The additional funds will be distributed to the Brain and Spinal Injury Trust Commission.

State Rep. Kevin Tanner, R-Dawsonville, in his freshman session as a member of the Georgia General Assembly, was the primary author and sponsor of House Bill 870 and House Resolution 1183 during the past legislative session.

"This has been a good learning experience, not only to pass the legislation but to be a part of the Constitutional Amendment process," he said. "It's been a great honor to be the author of one of the only two Constitutional Amendments on the ballot over the past two years."

The resolution passed overwhelmingly in both houses and then by a margin of nearly 70 percent on the Nov. 4 statewide ballot.

"I was pleased with the outcome of the vote and pleased that the amendment passed," Tanner said. "I'm looking forward to seeing the results as the Brain and Spinal Injury Trust Commission will be able to assist many more deserving individuals."

Tanner said initial conversations that led to the passage began when he was made aware of the number of DUI charges that had in recent years been pleaded down to reckless driving convictions.

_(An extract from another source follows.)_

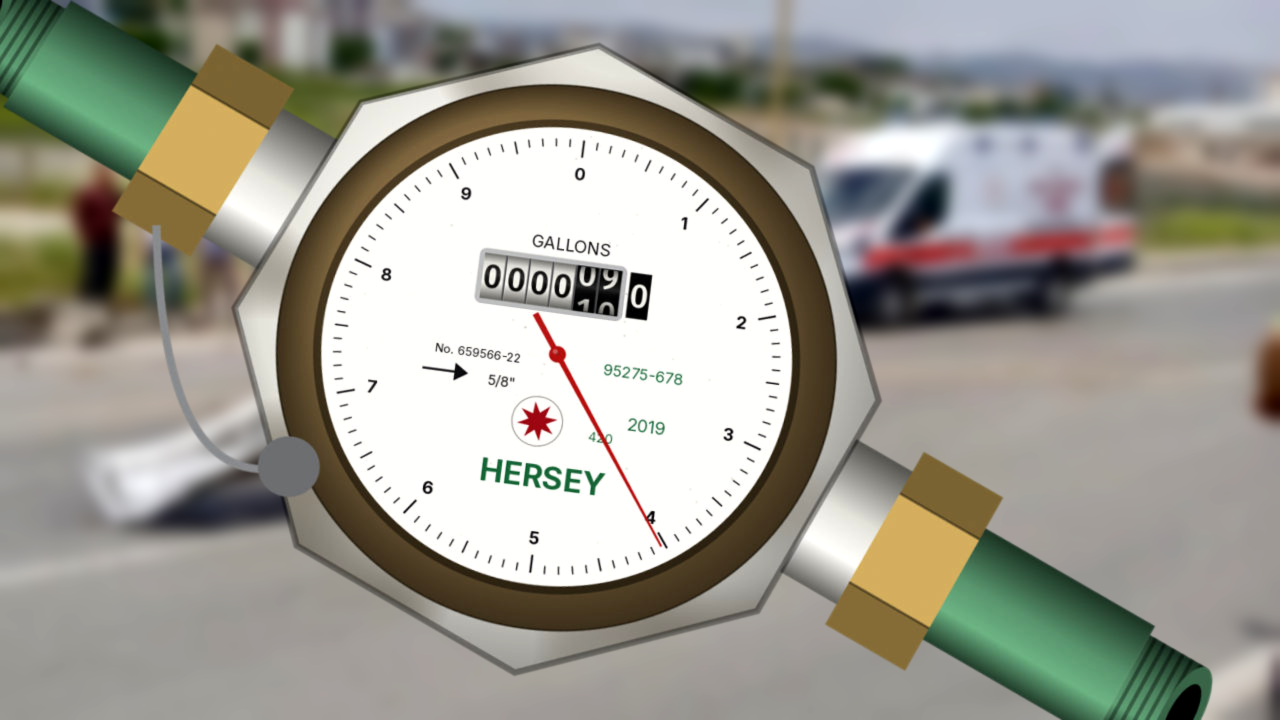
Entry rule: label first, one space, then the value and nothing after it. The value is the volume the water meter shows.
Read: 94.0 gal
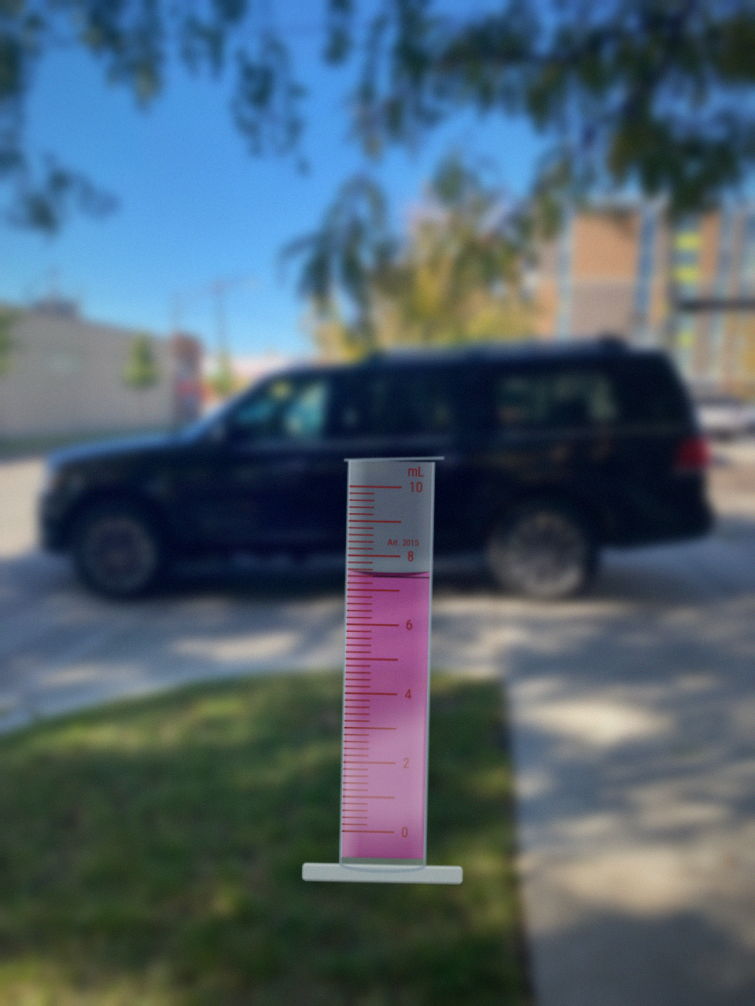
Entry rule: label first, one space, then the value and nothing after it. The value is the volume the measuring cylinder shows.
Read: 7.4 mL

"This was a way to deter prosecutors from pleading down so many. The root of the issue is that reckless driving is also causing these injuries," he said.

Funding from surcharges for DUI convictions is down about 25 percent from 41,000 in 2008 to 29,000 in 2013, according to Craig Young, spokesman for the commission.

"The commission receives no tax dollars and its only funding currently comes from a DUI conviction surcharge," he said.

Since 2002, the commission has approved more than $20 million dollars in grants to Georgians with traumatic brain and spinal cord injuries for their post-acute care and rehabilitation.

For his work on the resolution, Tanner, in September, was presented with the commission's 2014 Pathfinder Award. He was also named legislator of the year by the Brain Injury Association of Georgia.

"Representative Tanner's leadership on this important funding bill would help the commission continue to meet the needs of Georgians with these catastrophic injuries," Young said.

"The commission is very appreciative of the energy and vision Rep. Tanner provided to help meet both the current and future needs of families as they aspire to lives of independence in their communities."